Directions:
Each line below either holds the string "También" or doesn't. Count those that do and give only the number.

----- Input -----

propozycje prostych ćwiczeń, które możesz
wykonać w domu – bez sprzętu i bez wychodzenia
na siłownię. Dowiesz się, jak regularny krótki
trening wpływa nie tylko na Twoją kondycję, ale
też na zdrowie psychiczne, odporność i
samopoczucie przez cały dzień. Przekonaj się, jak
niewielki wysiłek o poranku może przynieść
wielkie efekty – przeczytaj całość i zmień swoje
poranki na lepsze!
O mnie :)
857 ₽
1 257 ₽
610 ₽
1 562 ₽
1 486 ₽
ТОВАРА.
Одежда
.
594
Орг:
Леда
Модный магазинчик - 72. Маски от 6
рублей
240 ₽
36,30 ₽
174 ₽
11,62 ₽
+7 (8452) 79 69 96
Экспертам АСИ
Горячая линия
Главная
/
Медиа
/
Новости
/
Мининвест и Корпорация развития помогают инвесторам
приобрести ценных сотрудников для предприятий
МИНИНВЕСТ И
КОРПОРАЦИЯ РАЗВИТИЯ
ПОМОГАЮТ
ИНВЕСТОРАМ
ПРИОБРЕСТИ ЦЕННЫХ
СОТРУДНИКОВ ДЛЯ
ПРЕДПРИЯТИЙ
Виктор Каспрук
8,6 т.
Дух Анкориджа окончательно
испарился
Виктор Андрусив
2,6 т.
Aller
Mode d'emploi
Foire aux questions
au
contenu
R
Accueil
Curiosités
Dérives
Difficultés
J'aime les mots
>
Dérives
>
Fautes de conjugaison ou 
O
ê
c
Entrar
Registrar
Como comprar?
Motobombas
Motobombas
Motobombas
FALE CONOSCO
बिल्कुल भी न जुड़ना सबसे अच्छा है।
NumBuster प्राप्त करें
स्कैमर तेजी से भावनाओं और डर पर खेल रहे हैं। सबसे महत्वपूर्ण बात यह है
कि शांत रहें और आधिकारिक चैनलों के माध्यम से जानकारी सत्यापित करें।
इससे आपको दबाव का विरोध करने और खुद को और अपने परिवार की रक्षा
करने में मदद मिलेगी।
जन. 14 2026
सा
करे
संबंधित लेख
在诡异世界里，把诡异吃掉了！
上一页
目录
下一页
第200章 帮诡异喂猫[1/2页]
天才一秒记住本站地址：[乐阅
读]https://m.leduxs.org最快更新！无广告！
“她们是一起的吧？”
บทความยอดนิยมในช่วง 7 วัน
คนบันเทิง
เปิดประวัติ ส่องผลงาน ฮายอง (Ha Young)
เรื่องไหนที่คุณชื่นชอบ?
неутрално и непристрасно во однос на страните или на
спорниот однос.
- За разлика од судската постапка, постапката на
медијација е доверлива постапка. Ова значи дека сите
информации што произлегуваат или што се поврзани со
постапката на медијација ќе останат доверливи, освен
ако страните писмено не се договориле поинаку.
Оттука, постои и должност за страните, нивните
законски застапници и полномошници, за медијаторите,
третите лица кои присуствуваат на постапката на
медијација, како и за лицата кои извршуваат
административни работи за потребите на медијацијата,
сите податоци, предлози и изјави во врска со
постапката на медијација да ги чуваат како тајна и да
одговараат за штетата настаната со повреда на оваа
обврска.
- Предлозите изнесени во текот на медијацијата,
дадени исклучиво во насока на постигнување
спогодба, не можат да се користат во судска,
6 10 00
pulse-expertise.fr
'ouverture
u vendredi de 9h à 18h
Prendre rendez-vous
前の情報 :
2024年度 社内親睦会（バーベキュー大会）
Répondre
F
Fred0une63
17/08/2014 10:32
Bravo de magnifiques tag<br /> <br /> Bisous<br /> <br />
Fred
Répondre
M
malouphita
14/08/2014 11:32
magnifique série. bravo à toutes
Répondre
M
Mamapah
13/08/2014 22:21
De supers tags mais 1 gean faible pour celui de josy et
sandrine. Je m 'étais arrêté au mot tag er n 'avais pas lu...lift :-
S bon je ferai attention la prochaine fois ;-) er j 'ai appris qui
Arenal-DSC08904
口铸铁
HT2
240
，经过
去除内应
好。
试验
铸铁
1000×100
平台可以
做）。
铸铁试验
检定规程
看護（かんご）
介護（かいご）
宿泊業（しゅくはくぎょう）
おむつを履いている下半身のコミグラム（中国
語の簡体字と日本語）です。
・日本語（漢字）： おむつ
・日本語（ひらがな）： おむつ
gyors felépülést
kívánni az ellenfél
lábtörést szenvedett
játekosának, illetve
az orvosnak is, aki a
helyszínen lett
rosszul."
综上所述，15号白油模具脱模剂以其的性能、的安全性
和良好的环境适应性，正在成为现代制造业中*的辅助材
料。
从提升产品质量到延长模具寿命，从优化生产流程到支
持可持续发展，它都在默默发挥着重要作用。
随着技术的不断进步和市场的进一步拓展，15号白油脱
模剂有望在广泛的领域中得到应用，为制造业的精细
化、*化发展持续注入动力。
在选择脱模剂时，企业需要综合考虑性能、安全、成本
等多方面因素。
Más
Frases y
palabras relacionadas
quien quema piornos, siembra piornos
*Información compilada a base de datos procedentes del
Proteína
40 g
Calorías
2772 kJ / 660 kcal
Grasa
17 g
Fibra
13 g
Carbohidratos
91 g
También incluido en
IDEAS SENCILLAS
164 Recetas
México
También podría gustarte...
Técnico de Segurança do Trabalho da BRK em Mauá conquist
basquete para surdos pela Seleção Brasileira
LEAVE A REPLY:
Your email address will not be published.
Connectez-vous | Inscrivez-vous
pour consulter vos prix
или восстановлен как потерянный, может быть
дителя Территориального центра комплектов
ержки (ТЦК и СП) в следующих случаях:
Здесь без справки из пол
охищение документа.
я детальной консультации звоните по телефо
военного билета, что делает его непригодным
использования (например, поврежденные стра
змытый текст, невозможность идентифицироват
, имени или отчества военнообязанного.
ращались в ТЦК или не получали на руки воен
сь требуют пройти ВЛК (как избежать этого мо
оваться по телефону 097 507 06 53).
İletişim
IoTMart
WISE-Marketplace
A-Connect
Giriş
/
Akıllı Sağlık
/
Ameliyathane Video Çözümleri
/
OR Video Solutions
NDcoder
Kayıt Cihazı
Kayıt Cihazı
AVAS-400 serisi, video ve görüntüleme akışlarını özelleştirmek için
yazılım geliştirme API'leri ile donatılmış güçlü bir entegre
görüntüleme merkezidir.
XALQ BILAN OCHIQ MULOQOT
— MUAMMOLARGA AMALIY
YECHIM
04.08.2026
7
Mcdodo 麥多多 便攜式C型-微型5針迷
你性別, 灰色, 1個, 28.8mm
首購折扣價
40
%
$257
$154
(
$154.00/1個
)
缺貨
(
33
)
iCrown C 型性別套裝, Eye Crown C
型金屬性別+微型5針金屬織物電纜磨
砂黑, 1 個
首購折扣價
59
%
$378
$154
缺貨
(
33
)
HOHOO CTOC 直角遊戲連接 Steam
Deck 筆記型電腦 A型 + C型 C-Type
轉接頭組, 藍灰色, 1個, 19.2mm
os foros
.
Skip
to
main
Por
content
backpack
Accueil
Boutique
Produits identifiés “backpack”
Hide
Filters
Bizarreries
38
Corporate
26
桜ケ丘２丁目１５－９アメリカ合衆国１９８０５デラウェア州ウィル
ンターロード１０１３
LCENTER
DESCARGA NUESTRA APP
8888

-----

Solved problem:
2